◆ **What you need to do**
(a) Copy out all the collected data entries line by line, without changing a single character.
(b) Extend the passage on national aid for road building, beginning right after its final sentence.

◆ **Given text**
########

Our roads, even in remote rural districts, are of national importance for the reasons stated on page 259. Moreover, they are becoming more and more used for the transportation of freight and passengers over long distances, for which the introduction of the automobile and the motor truck is responsible. Therefore, national cooperation is necessary for adequate road improvement.


The work of the national government on behalf of good roads has heretofore been largely educational and advisory. In 1893 the Office of Road Inquiry (now the Office of Public Roads) was created in the United States Department of Agriculture to investigate methods of road making and management. The results of its investigations have been published for the benefit of the country. Advice was given when asked for. Instruction was given through extension courses (p. 257). Here and there model or experimental roads were constructed to test new methods or to serve as object lessons to the localities where they were built. Good road building has also been greatly stimulated by the extension of the rural free mail delivery, routes not being established unless the roads are in reasonably good condition. The national government has also given to many states public lands within their borders, the proceeds from which were to be used for road construction; and a part of the proceeds from the sale of timber in the national forests is devoted to road building in the locality.


In 1916, however, Congress passed the law known as the Federal Aid Road Act. This law places the national government in the same relation to the states, in the matter of road building, that the state governments have borne to the counties in granting state aid.

The Federal Aid Road Act appropriated 75 million dollars to aid states in improving their "rural post roads," and 10 million dollars for the construction and maintenance of roads in the national forests. Of the 75 million dollars for state aid in building post roads, 5 million dollars were to be available the first year, 10 million the second, 15 million the third, and so on for five years, when the total amount will have been used. The money is given to the states only on their request, and on condition that each state shall provide an amount equal to that received from the national treasury. The money is apportioned among the states on the basis of area, population, and the extent of post roads in the state.


The administration of the law is in the hands of the Office of Public Roads. The entire country is divided into ten districts, over each of which is a district engineer. When a state desires aid from the national government, its highway department must draw up plans for the improvements proposed and submit them to the district engineer, who in turn submits them with recommendations to the Secretary of Agriculture, whose approval they must have. Having obtained this approval, the work is carried on by the state as in the case of other roads entirely under state control.

########

Collected data entries:
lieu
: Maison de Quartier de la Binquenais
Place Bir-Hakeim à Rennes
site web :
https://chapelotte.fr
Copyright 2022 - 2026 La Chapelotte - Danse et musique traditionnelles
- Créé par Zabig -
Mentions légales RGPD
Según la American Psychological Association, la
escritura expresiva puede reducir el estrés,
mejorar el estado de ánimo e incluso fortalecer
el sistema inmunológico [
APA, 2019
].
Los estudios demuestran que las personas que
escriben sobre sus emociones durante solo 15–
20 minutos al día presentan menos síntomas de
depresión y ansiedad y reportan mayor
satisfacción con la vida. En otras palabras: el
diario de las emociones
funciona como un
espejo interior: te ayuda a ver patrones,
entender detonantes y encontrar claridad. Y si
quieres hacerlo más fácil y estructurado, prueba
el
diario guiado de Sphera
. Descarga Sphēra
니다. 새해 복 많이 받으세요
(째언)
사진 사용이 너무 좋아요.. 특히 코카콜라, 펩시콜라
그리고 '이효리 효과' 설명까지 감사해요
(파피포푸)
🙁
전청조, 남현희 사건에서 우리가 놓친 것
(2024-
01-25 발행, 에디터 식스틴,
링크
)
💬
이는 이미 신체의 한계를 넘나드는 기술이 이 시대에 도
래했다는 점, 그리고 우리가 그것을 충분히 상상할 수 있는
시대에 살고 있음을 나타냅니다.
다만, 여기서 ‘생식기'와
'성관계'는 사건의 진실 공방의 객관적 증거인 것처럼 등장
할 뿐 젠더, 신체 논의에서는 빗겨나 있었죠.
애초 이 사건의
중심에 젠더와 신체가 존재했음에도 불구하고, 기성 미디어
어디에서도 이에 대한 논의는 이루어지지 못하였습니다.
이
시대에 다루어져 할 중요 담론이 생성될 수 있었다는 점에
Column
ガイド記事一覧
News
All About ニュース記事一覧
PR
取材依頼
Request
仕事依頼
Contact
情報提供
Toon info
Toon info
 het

########

◆ **Results by task**
(a)
lieu
: Maison de Quartier de la Binquenais
Place Bir-Hakeim à Rennes
site web :
https://chapelotte.fr
Copyright 2022 - 2026 La Chapelotte - Danse et musique traditionnelles
- Créé par Zabig -
Mentions légales RGPD
Según la American Psychological Association, la
escritura expresiva puede reducir el estrés,
mejorar el estado de ánimo e incluso fortalecer
el sistema inmunológico [
APA, 2019
].
Los estudios demuestran que las personas que
escriben sobre sus emociones durante solo 15–
20 minutos al día presentan menos síntomas de
depresión y ansiedad y reportan mayor
satisfacción con la vida. En otras palabras: el
diario de las emociones
funciona como un
espejo interior: te ayuda a ver patrones,
entender detonantes y encontrar claridad. Y si
quieres hacerlo más fácil y estructurado, prueba
el
diario guiado de Sphera
. Descarga Sphēra
니다. 새해 복 많이 받으세요
(째언)
사진 사용이 너무 좋아요.. 특히 코카콜라, 펩시콜라
그리고 '이효리 효과' 설명까지 감사해요
(파피포푸)
🙁
전청조, 남현희 사건에서 우리가 놓친 것
(2024-
01-25 발행, 에디터 식스틴,
링크
)
💬
이는 이미 신체의 한계를 넘나드는 기술이 이 시대에 도
래했다는 점, 그리고 우리가 그것을 충분히 상상할 수 있는
시대에 살고 있음을 나타냅니다.
다만, 여기서 ‘생식기'와
'성관계'는 사건의 진실 공방의 객관적 증거인 것처럼 등장
할 뿐 젠더, 신체 논의에서는 빗겨나 있었죠.
애초 이 사건의
중심에 젠더와 신체가 존재했음에도 불구하고, 기성 미디어
어디에서도 이에 대한 논의는 이루어지지 못하였습니다.
이
시대에 다루어져 할 중요 담론이 생성될 수 있었다는 점에
Column
ガイド記事一覧
News
All About ニュース記事一覧
PR
取材依頼
Request
仕事依頼
Contact
情報提供
Toon info
Toon info
 het

(b)
It is too soon yet to tell what the results of this new cooperative enterprise of the national government will be. But the first important effect has been to cause the organization of state highway departments in the few states that did not already have them, and the reorganization of such departments in the states where they were weak; for the Federal Aid Road Act provides that aid may be given to the states only on condition that they have effective highway departments. The result is that every state in the Union now has an active highway department, and road improvement is going on at a rate never before known.

Investigate and report on:

The amount of time saved in a year by a farmer in your locality because of good roads; or lost because of unimproved roads.

The wear and tear on vehicles and equipment because of unimproved roads.

Effect of improved or unimproved roads in your county on school and church attendance, social life, etc.

Instances of the exercise of the right of eminent domain in your county for road improvement.

Materials used in road making in your county. Relative merits of different materials as shown by experience in your county.

Methods of road construction in your county.

Extension courses in road making by your state agricultural college.

The amount of traffic on the roads of your community by non- residents.

The sentiment of farmers of your locality with regard to road improvement.

Organization of the state highway commission of your state.

The state highway system of your state.

History and use of canals in your state (if any).

Influence of rural mail delivery upon road improvement in your county.

The extent to which federal aid for road improvement has been taken advantage of by your state.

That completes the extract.